A report from the nonpartisan GAO, to be released Tuesday, compiles a list of redundant and potentially ineffective federal programs, and it could serve as a template for lawmakers in both parties as they move to cut federal spending and consolidate programs to reduce the deficit. Sen. Tom Coburn (R., Okla.), who pushed for the report, estimated it identifies between $100 billion and $200 billion in duplicative spending. The GAO didn't put a specific figure on the spending overlap.
No, paring down the mish-mash of duplicative entities isn't going to solve our debt problem, but there's really no excuse for this sort of thing:
The report says there are 18 federal programs that spent a combined $62.5 billion in 2008 on food and nutrition assistance, but little is known about the effectiveness of 11 of these programs because they haven't been well studied. . . .
On teacher quality, the report identified 82 programs that often have similar descriptions and goals and are spread across 10 federal agencies, including the Department of Education, the Department of Energy and the National Aeronautics and Space Administration. Nine of these programs are linked to science, technology, engineering and mathematics. Fifty-three of the programs are relatively small, receiving $50 million or less, "and many have their own separate administrative processes."

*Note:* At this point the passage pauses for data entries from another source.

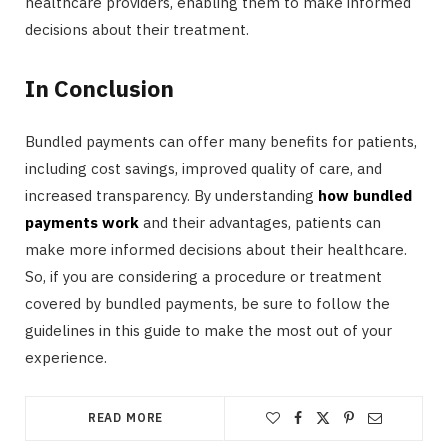
healthcare providers, enabling them to make informed
decisions about their treatment.
In Conclusion
Bundled payments can offer many benefits for patients,
including cost savings, improved quality of care, and
increased transparency. By understanding
how bundled
payments work
and their advantages, patients can
make more informed decisions about their healthcare.
So, if you are considering a procedure or treatment
covered by bundled payments, be sure to follow the
guidelines in this guide to make the most out of your
experience.
READ MORE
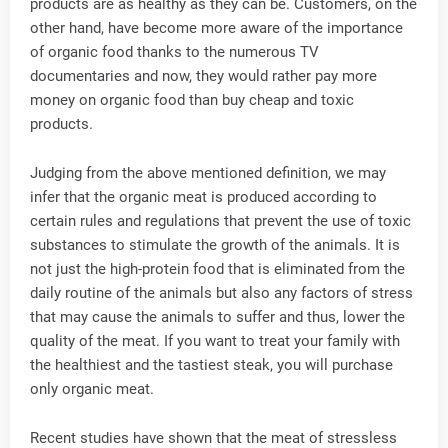
products are as healthy as they can be. Customers, on the
other hand, have become more aware of the importance
of organic food thanks to the numerous TV
documentaries and now, they would rather pay more
money on organic food than buy cheap and toxic
products.
Judging from the above mentioned definition, we may
infer that the organic meat is produced according to
certain rules and regulations that prevent the use of toxic
substances to stimulate the growth of the animals. It is
not just the high-protein food that is eliminated from the
daily routine of the animals but also any factors of stress
that may cause the animals to suffer and thus, lower the
quality of the meat. If you want to treat your family with
the healthiest and the tastiest steak, you will purchase
only organic meat.
Recent studies have shown that the meat of stressless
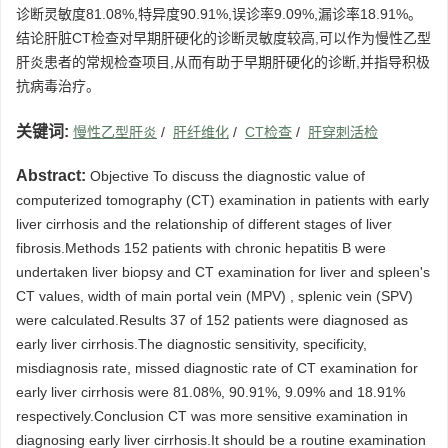
诊断灵敏度81.08%,特异度90.91%,误诊率9.09%,漏诊率18.91%。
结论肝脏CT检查对早期肝硬化的诊断灵敏度较高,可以作为慢性乙型
肝炎患者的常规检查项目,从而有助于早期肝硬化的诊断,并指导积极
抗病毒治疗。
关键词:
慢性乙型肝炎
/
肝纤维化
/
CT检查
/
肝穿刺活检
Abstract:
Objective To discuss the diagnostic value of
computerized tomography (CT) examination in patients with early
liver cirrhosis and the relationship of different stages of liver
fibrosis.Methods 152 patients with chronic hepatitis B were
undertaken liver biopsy and CT examination for liver and spleen's
CT values, width of main portal vein (MPV) , splenic vein (SPV)
were calculated.Results 37 of 152 patients were diagnosed as
early liver cirrhosis.The diagnostic sensitivity, specificity,
misdiagnosis rate, missed diagnostic rate of CT examination for
early liver cirrhosis were 81.08%, 90.91%, 9.09% and 18.91%
respectively.Conclusion CT was more sensitive examination in
diagnosing early liver cirrhosis.It should be a routine examination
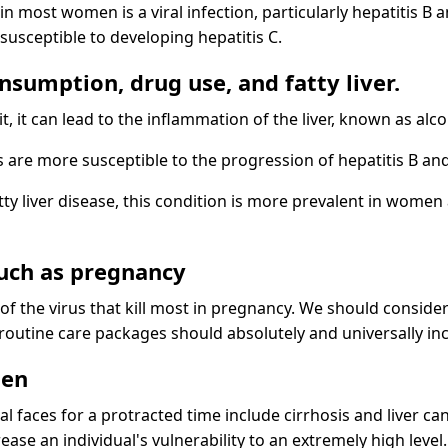
n most women is a viral infection, particularly hepatitis
usceptible to developing hepatitis C.
onsumption, drug use, and fatty liver.
it can lead to the inflammation of the liver, known as alcoh
e more susceptible to the progression of hepatitis B and
tty liver disease, this condition is more prevalent in women 
such as pregnancy
f the virus that kill most in pregnancy. We should consider t
outine care packages should absolutely and universally incl
men
l faces for a protracted time include cirrhosis and liver ca
ease an individual's vulnerability to an extremely high level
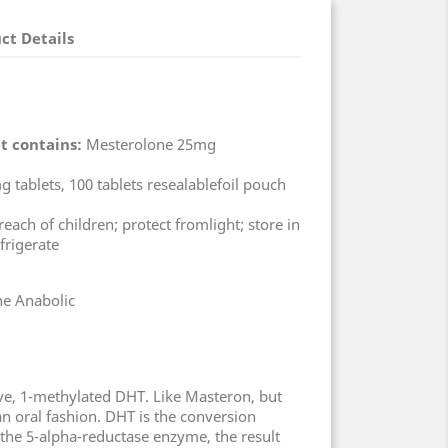
ct Details
t contains:
Mesterolone 25mg
 tablets, 100 tablets resealablefoil pouch
each of children; protect fromlight; store in
frigerate
e Anabolic
tive, 1-methylated DHT. Like Masteron, but
an oral fashion. DHT is the conversion
 the 5-alpha-reductase enzyme, the result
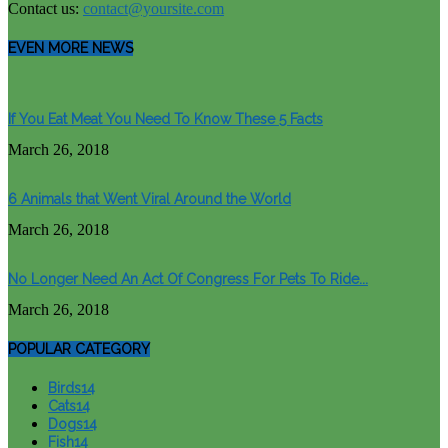
Contact us:
contact@yoursite.com
EVEN MORE NEWS
If You Eat Meat You Need To Know These 5 Facts
March 26, 2018
6 Animals that Went Viral Around the World
March 26, 2018
No Longer Need An Act Of Congress For Pets To Ride...
March 26, 2018
POPULAR CATEGORY
Birds
14
Cats
14
Dogs
14
Fish
14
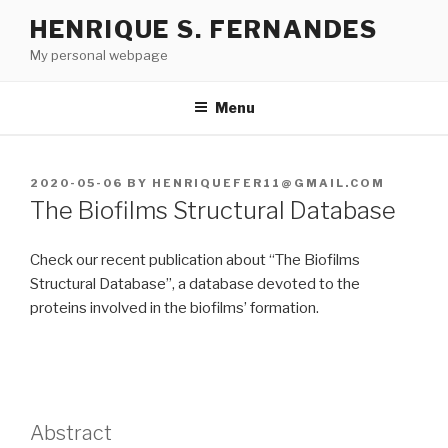
Skip
HENRIQUE S. FERNANDES
to
My personal webpage
content
Menu
POSTED
2020-05-06
BY
HENRIQUEFER11@GMAIL.COM
ON
The Biofilms Structural Database
Check our recent publication about “The Biofilms
Structural Database”, a database devoted to the
proteins involved in the biofilms’ formation.
Abstract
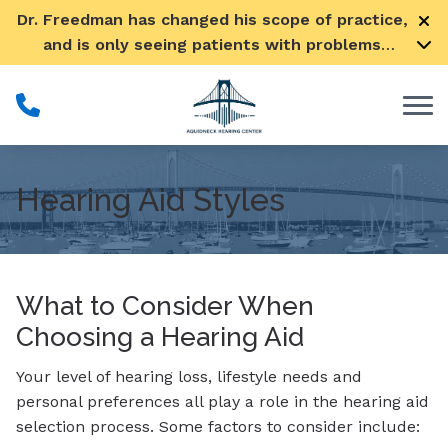
Skip to Content
Dr. Freedman has changed his scope of practice,
and is only seeing patients with problems
pertaining to their ears
Hearing Aid Styles
What to Consider When
Choosing a Hearing Aid
Your level of hearing loss, lifestyle needs and
personal preferences all play a role in the hearing aid
selection process. Some factors to consider include:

The GAO highlighted 80 different economic development programs at the Department of Commerce, HUD, Department of Agriculture and Small Business Administration, that spent a combined $6.5 billion last year and often overlapped. For example, the four agencies combined to have 52 different programs that fund "entrepreneurial efforts," 35 programs for infrastructure, and 26 programs for telecommunications. It said 60% of the programs fund only one or two activities, making them "the most likely to overlap because many of them can only fund the same limited types of activities."
And yet the Obama administration says that every penny we currently spend on domestic programs should be maintained, while House Minority Leader Rep. Nancy Pelosi (D-Calif.) whines that $4 billion in cuts for a two-week extension of the CR would be devastating. Michael Steel, spokesman for Speaker of the House John Boehner tells me this morning, "This is another example of why the Democrats' position that we can't cut one penny in federal spending is simply indefensible."
The Republicans on Capitol Hill are delighted, and more than a little surprised, that the Democrats haven't shed their infatuation with bloated government. A senior Republican staffer says that "their desperate desire to cling to status quo spending is a really, really bad idea." Indeed.